Saved data entries:
========================

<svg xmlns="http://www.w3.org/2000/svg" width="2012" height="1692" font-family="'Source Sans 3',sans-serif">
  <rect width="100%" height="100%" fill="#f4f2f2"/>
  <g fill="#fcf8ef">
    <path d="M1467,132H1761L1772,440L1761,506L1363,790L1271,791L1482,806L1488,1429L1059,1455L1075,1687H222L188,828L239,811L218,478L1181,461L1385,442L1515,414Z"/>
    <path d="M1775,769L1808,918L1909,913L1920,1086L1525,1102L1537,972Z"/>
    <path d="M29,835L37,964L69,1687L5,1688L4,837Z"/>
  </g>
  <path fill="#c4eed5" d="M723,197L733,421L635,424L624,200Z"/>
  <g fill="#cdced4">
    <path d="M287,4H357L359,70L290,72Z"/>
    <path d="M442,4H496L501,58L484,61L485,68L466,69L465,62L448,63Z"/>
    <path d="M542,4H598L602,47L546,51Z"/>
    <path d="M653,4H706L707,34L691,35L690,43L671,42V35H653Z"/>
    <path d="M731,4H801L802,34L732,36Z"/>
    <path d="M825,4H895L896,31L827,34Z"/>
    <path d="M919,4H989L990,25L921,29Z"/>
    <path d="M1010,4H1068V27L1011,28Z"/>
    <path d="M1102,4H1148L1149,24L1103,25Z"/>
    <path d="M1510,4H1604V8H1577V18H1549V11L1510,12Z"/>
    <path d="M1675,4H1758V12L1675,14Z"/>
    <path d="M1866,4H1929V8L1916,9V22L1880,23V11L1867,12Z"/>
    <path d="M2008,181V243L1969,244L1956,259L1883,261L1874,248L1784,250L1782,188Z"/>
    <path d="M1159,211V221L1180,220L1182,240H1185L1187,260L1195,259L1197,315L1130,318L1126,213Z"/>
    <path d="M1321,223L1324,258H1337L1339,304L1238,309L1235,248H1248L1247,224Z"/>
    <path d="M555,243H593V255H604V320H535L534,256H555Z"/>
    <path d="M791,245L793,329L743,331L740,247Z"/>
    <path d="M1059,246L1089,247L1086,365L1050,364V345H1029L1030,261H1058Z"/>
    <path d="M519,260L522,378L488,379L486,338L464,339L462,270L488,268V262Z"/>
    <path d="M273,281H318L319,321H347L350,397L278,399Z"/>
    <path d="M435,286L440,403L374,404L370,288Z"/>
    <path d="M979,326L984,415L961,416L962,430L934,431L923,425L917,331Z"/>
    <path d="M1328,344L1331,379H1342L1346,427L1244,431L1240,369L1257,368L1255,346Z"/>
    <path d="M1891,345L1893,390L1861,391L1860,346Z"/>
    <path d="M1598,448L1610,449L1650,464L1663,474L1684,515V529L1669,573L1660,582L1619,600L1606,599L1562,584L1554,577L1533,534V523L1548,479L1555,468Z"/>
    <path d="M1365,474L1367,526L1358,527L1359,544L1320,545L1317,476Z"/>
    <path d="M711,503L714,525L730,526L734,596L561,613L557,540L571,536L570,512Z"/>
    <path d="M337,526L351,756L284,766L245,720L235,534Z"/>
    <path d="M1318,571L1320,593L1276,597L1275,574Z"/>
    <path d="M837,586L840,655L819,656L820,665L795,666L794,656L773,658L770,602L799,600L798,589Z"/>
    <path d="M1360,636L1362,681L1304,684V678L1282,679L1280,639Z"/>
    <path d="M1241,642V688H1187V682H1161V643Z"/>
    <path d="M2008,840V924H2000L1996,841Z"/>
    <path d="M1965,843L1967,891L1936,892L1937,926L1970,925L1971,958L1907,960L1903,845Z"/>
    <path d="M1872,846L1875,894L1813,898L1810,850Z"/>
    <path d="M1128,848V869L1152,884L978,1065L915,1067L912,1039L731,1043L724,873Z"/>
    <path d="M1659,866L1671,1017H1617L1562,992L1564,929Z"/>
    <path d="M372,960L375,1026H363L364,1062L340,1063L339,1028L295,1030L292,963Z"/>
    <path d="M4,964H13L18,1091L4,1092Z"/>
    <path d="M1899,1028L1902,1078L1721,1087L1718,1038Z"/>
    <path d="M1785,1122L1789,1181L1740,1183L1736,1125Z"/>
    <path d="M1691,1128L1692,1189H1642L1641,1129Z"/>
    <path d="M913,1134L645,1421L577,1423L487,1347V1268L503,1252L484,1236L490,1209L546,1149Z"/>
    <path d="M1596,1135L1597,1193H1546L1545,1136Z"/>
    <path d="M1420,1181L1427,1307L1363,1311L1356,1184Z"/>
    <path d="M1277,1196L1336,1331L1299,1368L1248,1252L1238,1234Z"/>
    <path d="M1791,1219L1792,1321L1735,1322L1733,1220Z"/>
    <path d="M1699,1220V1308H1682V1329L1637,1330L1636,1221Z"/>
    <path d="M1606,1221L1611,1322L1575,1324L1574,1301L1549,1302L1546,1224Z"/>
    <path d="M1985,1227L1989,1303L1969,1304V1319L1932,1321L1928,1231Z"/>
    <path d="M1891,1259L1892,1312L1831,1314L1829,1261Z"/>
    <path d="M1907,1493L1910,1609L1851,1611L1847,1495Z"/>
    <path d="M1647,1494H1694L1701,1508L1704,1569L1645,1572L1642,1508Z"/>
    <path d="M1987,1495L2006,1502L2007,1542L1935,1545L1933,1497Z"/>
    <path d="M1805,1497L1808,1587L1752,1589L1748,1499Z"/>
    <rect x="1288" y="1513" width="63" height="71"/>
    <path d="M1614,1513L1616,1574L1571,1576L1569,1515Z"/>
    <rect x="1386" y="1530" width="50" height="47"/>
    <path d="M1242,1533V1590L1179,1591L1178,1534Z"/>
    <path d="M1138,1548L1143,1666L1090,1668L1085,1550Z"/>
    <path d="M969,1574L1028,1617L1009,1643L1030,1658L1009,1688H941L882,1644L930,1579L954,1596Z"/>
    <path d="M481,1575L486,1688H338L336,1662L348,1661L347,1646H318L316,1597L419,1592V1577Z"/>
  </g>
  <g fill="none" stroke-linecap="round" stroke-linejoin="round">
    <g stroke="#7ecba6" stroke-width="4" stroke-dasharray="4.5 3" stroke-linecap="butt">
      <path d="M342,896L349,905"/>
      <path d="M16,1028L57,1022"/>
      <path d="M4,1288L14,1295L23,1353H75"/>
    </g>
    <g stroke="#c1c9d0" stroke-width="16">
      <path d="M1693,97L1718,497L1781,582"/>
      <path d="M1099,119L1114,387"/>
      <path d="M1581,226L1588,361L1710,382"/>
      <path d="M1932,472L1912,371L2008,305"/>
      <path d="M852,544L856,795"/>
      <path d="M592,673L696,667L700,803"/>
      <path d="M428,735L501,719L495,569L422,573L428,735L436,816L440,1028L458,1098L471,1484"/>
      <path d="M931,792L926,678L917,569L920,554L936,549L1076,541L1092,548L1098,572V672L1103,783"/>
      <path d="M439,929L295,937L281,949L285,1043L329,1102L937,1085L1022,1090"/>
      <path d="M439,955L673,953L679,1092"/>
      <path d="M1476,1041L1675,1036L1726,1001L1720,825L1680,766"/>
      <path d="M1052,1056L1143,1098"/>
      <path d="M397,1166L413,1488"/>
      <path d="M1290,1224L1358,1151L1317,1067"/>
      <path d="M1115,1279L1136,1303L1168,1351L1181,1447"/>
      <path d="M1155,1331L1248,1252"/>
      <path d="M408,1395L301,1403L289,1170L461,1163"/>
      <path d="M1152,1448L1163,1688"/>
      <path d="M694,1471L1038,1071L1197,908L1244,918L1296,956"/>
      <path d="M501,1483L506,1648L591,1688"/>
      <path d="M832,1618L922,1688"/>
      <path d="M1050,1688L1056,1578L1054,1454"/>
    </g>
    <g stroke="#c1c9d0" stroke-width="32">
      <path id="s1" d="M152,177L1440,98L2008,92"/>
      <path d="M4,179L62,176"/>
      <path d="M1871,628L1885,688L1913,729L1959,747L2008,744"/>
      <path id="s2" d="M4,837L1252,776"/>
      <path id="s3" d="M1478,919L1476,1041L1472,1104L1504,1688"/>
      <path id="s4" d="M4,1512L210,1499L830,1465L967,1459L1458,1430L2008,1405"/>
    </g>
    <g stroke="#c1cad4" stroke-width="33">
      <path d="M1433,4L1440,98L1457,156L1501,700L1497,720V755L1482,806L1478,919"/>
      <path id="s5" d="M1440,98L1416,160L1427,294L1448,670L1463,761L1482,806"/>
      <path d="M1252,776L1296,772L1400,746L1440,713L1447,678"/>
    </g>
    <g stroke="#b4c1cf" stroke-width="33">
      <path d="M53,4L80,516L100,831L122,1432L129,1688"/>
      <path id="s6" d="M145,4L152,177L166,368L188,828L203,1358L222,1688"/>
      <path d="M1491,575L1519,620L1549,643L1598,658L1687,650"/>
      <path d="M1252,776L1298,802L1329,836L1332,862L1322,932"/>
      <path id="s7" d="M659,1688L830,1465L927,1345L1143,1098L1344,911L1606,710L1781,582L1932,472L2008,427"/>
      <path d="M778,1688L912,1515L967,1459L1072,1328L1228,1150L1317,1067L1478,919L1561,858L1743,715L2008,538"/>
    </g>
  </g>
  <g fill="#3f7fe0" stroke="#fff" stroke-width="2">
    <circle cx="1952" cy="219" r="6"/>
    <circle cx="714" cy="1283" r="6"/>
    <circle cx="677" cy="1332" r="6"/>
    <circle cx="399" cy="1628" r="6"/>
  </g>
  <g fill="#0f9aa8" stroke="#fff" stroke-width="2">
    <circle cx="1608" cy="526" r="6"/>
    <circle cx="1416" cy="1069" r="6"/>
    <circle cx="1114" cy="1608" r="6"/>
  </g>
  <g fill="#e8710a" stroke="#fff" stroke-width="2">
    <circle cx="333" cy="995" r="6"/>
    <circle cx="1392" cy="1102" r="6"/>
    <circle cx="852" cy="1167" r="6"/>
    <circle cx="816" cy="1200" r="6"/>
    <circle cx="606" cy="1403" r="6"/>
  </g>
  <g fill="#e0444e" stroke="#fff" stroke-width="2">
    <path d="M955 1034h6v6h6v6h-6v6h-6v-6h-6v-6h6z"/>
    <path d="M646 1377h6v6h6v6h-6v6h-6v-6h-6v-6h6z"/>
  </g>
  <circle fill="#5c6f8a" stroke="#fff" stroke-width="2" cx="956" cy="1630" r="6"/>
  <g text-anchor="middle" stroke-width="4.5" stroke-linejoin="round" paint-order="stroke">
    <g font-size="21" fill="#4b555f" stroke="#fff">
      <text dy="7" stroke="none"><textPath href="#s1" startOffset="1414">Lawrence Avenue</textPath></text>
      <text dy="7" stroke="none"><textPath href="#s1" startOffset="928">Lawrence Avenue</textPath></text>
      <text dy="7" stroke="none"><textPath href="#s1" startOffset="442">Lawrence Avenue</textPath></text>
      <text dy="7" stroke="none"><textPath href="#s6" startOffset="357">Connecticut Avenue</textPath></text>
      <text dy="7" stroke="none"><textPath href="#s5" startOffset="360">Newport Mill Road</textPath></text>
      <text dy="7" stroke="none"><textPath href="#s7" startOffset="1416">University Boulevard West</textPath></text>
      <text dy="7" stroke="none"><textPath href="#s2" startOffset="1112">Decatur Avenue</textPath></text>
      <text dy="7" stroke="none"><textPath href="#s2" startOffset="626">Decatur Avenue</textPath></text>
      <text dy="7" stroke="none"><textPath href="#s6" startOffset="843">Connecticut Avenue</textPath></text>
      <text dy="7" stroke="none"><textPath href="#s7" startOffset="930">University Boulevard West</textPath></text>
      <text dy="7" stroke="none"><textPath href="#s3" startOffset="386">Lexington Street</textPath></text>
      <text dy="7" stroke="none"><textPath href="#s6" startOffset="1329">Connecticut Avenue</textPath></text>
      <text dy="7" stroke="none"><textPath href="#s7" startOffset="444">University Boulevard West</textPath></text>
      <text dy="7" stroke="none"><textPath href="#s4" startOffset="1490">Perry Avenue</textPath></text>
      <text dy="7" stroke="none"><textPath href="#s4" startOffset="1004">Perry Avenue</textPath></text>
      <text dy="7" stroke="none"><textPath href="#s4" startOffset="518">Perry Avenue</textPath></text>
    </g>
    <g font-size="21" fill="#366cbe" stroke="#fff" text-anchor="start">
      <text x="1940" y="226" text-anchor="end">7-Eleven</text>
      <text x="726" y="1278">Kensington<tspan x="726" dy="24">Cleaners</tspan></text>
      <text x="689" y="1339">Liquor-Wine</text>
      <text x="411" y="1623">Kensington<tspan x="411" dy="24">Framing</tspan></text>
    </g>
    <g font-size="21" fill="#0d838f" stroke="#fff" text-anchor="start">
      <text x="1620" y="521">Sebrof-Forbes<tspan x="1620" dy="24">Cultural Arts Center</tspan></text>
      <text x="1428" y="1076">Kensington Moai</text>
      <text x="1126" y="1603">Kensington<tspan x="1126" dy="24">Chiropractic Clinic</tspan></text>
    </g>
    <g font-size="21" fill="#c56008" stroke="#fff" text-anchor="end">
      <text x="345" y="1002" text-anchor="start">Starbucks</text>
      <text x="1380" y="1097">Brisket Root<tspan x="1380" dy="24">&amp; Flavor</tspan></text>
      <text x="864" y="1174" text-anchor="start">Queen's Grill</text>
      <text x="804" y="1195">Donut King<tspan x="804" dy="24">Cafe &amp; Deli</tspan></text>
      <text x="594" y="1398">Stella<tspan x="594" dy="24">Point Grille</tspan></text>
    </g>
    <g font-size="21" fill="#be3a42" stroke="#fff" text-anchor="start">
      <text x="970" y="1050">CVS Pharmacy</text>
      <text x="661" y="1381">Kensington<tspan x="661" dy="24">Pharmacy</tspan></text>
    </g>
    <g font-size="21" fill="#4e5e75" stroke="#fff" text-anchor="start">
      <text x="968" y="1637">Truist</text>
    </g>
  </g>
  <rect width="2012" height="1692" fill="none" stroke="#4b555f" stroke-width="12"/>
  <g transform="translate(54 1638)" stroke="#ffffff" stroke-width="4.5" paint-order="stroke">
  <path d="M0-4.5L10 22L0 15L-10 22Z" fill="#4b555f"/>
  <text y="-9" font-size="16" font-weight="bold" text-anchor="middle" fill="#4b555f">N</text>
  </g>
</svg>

========================

EXERCISE INSTRUCTIONS:
Among the lines above, find those that contain the word "linecap" and copy them.

ANSWER SECTION:
  <g fill="none" stroke-linecap="round" stroke-linejoin="round">
    <g stroke="#7ecba6" stroke-width="4" stroke-dasharray="4.5 3" stroke-linecap="butt">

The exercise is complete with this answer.